Crowds, to be sure, are not always a reliable index of interest for cricket. There will have been numberless millions keeping track of the Champions League on their alternate screens at work and fast-forwarding through games taped overnight. But the sheer disorganisation of cricket's calendar is now itself fatiguing, and cannot but bring cynicism and contempt in its train. One half expects Lalit Modi to decree an extra month of the year, modestly named Modember, for a Champion of Champions Championship.
The sheer disorganisation of cricket's calendar is now itself fatiguing, and cannot but bring cynicism and contempt in its train. One half expects Lalit Modi to decree an extra month of the year, modestly named Modember, for a Champion of Champions Championship
Speaking of cynics, the other potential victim of burnout, not that many will be able to summon so much as a glycerin tear, is the media itself.

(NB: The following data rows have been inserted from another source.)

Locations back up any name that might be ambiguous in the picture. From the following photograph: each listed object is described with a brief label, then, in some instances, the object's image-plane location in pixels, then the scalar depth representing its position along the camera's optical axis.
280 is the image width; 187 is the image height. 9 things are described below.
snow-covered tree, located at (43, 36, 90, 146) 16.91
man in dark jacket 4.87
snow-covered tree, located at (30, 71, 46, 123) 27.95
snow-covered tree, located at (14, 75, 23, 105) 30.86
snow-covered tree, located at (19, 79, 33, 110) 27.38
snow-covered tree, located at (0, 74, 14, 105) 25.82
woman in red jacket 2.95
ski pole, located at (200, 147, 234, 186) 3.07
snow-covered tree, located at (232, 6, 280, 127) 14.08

Of course, journalists are terminal malcontents, popular really with neither players nor public. Sit in an airconditioned press box watching cricket, do you? What a life! Well, yes it is, quite, and one would sometimes wish to do more of it. For it's not so much the journalists feeling the strain of the calendar today so much as media proprietors. With the decline of newspapers, even big media organisations like News Corporation are becoming picky about tours and tournaments, especially long ones. Online media is not a like-for-like substitute, idly prone to the cheap shortcuts of seating a junior journalist in front of a television in the office, and/or soliciting dashed-off tripe from wannabe pundits and try-hard humourists.
As their own game grows rich beyond the dreams of Mammon, the game's governors will not spare too much time worrying about the straits into which daily print media is slipping, with advertising migrating to the web and circulations continuing their long-term downward trend line. On the contrary, the recent catfights over intellectual property between boards of control and news agencies have the former's position abundantly clear: they like the money on their side of the table. The print media, too, can be a little irreverent for some tastes, inclined to making a nuisance of itself by being critical, by being tasteless and tactless, by pointing out problems, by holding administrators and players to account.
For all its faults, and these are many, the print media has a credibility that a handsome Bollywood star and a popular model walking towards a camera and holding microphones while reading a script cannot quite attain. And a game so prone to making a horse's arse of itself needs its gadflies. Journalists, for example, did much to reveal cricket's dark match-fixing heart a decade ago; one wonders whether they would now be sufficiently vigilant, curious and numerous to do the same. Players are not alone, then, in suffering from a surfeit of cricket. What they are alone in is benefiting from it.